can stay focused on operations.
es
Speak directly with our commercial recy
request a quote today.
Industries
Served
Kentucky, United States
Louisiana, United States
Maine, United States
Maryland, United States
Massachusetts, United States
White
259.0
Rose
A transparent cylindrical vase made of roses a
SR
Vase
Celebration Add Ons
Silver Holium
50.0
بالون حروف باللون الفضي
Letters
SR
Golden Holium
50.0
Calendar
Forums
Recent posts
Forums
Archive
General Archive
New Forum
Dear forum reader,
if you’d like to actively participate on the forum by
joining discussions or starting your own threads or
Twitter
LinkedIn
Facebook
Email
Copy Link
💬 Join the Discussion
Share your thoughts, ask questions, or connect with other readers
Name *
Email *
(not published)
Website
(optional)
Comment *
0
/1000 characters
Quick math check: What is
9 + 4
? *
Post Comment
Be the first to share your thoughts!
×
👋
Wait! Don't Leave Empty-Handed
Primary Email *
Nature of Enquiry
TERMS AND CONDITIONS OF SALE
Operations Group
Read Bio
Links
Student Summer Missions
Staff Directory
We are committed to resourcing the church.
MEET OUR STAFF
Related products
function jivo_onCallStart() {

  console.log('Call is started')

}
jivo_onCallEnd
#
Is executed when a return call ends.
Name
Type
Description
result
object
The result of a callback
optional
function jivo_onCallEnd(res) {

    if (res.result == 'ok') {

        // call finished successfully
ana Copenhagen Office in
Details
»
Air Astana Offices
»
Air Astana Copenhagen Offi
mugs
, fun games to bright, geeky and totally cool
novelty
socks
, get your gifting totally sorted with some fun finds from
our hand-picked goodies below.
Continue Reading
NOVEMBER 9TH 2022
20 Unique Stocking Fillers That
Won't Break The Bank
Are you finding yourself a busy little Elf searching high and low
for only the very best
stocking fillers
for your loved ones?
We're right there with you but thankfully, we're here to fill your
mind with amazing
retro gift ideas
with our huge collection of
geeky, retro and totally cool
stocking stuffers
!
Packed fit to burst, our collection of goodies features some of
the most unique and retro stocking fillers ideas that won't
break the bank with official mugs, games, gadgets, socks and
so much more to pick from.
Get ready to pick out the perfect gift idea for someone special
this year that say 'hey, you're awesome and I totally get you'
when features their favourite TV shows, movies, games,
= = =
> [About this task]
Everything from the line with "Kentucky, United States" through the line with "Related products" in the listing above must be retyped exactly, with nothing added.

> [Exercise output]
Kentucky, United States
Louisiana, United States
Maine, United States
Maryland, United States
Massachusetts, United States
White
259.0
Rose
A transparent cylindrical vase made of roses a
SR
Vase
Celebration Add Ons
Silver Holium
50.0
بالون حروف باللون الفضي
Letters
SR
Golden Holium
50.0
Calendar
Forums
Recent posts
Forums
Archive
General Archive
New Forum
Dear forum reader,
if you’d like to actively participate on the forum by
joining discussions or starting your own threads or
Twitter
LinkedIn
Facebook
Email
Copy Link
💬 Join the Discussion
Share your thoughts, ask questions, or connect with other readers
Name *
Email *
(not published)
Website
(optional)
Comment *
0
/1000 characters
Quick math check: What is
9 + 4
? *
Post Comment
Be the first to share your thoughts!
×
👋
Wait! Don't Leave Empty-Handed
Primary Email *
Nature of Enquiry
TERMS AND CONDITIONS OF SALE
Operations Group
Read Bio
Links
Student Summer Missions
Staff Directory
We are committed to resourcing the church.
MEET OUR STAFF
Related products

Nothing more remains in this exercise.